Oefentekst:
______________________________
Wat raakte u het meest?
„Hij vertelde hoe ze met zo’n vijftien mensen de grens tussen twee Afrikaanse landen moesten passeren in een truck waar plastic zeil overheen was gespannen. Ze hadden geen water en voedsel. De mensen gingen half kapot van de hitte, maar het zeil mocht er niet af. Ik merkte aan Nebyu dat hij het opnieuw voor zich zag en ik dacht: Wat draag je allemaal met je mee. Ik vond het heftig.”
Hij heeft geen verblijfsvergunning gekregen. Hoe beoordeelt u dat?
„Als je zo’n verhaal hoort, vraag je je af: Waarom is zijn asielverzoek afgewezen? Ik begreep dat dit onder meer te maken had met het ontbreken van bepaalde bewijsstukken. Als lokaal politicus ga ik niet op de stoel van de IND zitten. De vraag is wel: Hoe kunnen we deze man alsnog perspectief bieden in zijn leven? Want je kunt hem niet tien jaar lang in een noodopvang laten zitten waar hij alleen maar televisie kan kijken.”
______________________________
Aangeleverde gegevens:
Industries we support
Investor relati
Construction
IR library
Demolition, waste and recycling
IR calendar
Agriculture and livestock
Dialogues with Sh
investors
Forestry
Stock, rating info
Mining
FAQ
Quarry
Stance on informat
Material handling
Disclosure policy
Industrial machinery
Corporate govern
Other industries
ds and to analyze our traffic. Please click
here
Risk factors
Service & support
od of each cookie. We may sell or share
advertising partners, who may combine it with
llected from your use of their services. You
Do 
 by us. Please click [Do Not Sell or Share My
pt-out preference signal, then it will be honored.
______________________________
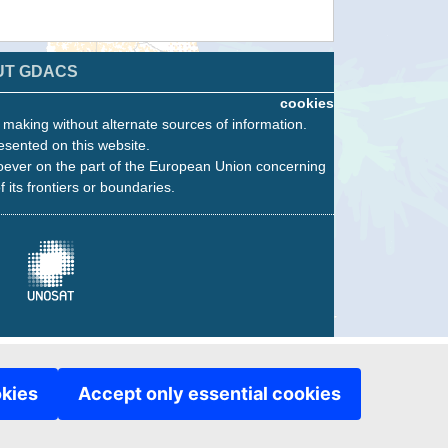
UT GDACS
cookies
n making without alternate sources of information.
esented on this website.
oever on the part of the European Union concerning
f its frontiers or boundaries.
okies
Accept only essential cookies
______________________________
Pak het interview over Nebyu en zijn afgewezen asielverzoek op na de laatste zin en schrijf het verder. De lijst speelt hierbij geen enkele rol.

Leverde deze ervaring u nieuwe inzichten op?
„Ik realiseer me nog meer dan voorheen dat uitgeprocedeerde asielzoekers pas echt over hun toekomstperspectief kunnen nadenken als ze een dak boven hun hoofd hebben. Een leven op straat zal hen nooit verder helpen.”